──────── Study text

Wannamaker v. Edisto Nat. Bank of Orangeburg, 62 F.2d 696 (4th Cir. 1933)Annotate this Case
January 10, 1933
EDISTO NAT. BANK OF ORANGEBURG et al.
Circuit Court of Appeals, Fourth Circuit.
*697 Irving F. Belser, of Columbia, S. C. (Melton & Belser, of Columbia, S. C., on the brief), for appellant.
J. B. S. Lyles, of Columbia, S. C., and Robert Lide, of Orangeburg, S. C. (Lide & Felder and M. E. Zeigler, all of Orangeburg, S. C., on the brief), for appellees.
Before NORTHCOTT and SOPER, Circuit Judges, and PAUL, District Judge.
SOPER, Circuit Judge.

────────────────

- _Tasks to complete_
- 1) List every judge named in the case heading, giving each name once.
- 2) Please reproduce the part of the case heading that opens with the words containing "J. B. S. Lyles, of" and closes with "brief), for appellees.".

──────── Recorded data

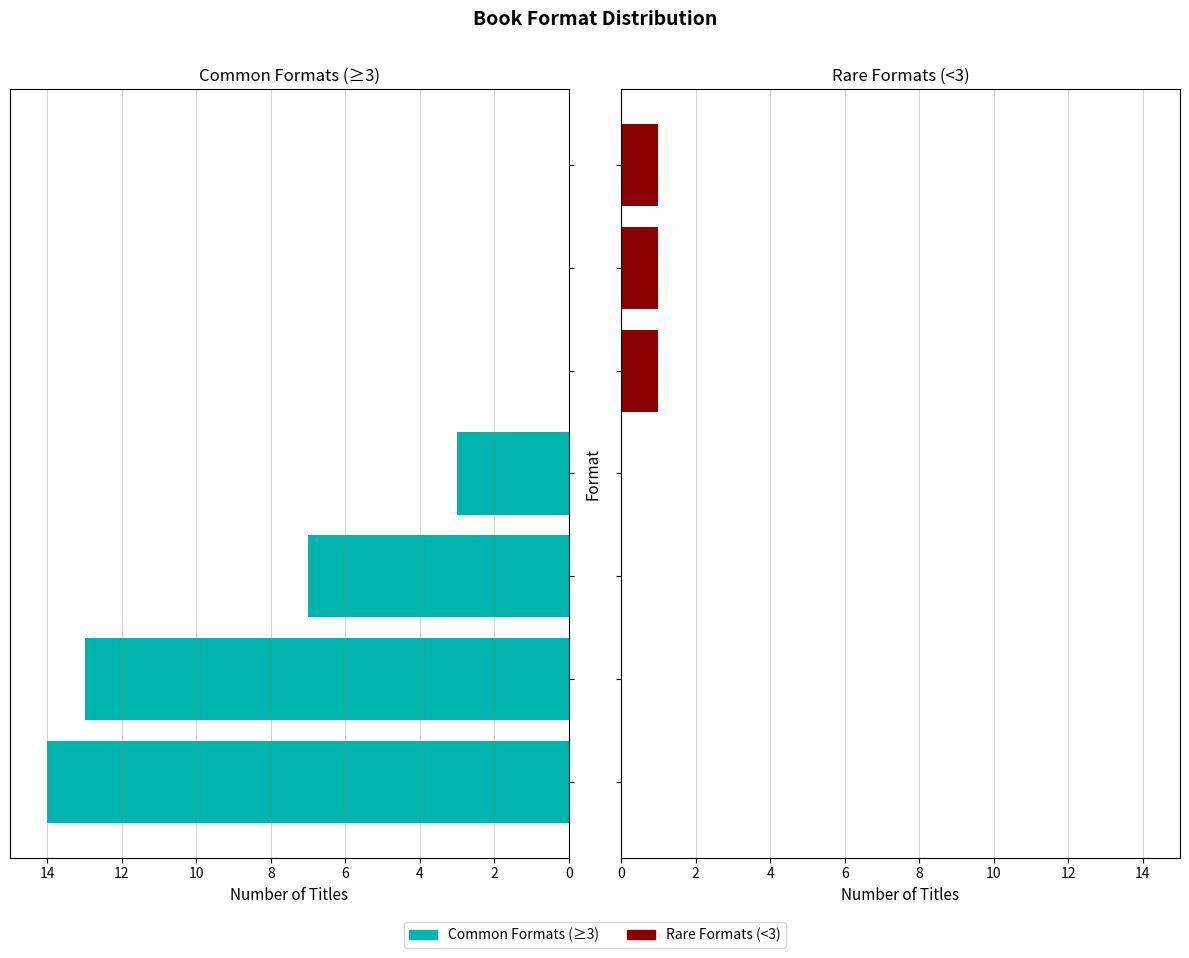

How many values in the Common Formats (≥3) series are below 3?

3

────────────────

- _Outputs in order_
- 1)
Northcott
Soper
Paul

- 2)
J. B. S. Lyles, of Columbia, S. C., and Robert Lide, of Orangeburg, S. C. (Lide & Felder and M. E. Zeigler, all of Orangeburg, S. C., on the brief), for appellees.